GIVEN ENTRIES Block Start
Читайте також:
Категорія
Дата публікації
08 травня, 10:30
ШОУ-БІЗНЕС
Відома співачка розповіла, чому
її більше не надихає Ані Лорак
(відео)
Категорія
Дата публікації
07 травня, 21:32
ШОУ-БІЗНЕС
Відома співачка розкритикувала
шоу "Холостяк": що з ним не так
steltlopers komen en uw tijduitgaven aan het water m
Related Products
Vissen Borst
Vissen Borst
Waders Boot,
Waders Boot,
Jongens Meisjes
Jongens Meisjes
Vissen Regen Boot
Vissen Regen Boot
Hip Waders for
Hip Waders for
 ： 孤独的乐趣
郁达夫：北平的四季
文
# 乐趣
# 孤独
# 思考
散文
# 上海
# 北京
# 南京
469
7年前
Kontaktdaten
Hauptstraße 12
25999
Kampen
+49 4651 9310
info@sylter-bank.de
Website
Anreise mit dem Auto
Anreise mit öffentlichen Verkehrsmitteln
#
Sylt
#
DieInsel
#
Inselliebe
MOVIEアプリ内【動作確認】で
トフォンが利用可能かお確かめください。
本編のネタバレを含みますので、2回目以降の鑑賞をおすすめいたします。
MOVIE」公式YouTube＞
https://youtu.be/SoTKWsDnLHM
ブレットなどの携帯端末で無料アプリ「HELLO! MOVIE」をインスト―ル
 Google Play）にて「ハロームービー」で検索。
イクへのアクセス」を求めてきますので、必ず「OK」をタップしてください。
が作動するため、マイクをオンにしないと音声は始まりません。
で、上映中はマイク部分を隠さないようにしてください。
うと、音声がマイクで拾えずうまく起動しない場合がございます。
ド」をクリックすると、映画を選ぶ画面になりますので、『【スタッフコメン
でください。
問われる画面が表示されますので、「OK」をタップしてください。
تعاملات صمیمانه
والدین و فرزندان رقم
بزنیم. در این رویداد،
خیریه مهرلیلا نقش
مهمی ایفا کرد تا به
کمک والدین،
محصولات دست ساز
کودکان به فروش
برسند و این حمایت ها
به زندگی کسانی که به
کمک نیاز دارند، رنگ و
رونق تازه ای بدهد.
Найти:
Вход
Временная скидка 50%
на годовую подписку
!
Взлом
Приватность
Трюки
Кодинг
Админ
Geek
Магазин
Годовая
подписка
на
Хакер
GIVEN ENTRIES Block End
== WHAT IS NEEDED ==
Your output should consist only of the lines from the one containing "うと、音声がマイクで拾えずうまく起動しない場合がございます。" to the end of the records above, each retyped exactly.

== ANSWER TO THIS EXERCISE ==
うと、音声がマイクで拾えずうまく起動しない場合がございます。
ド」をクリックすると、映画を選ぶ画面になりますので、『【スタッフコメン
でください。
問われる画面が表示されますので、「OK」をタップしてください。
تعاملات صمیمانه
والدین و فرزندان رقم
بزنیم. در این رویداد،
خیریه مهرلیلا نقش
مهمی ایفا کرد تا به
کمک والدین،
محصولات دست ساز
کودکان به فروش
برسند و این حمایت ها
به زندگی کسانی که به
کمک نیاز دارند، رنگ و
رونق تازه ای بدهد.
Найти:
Вход
Временная скидка 50%
на годовую подписку
!
Взлом
Приватность
Трюки
Кодинг
Админ
Geek
Магазин
Годовая
подписка
на
Хакер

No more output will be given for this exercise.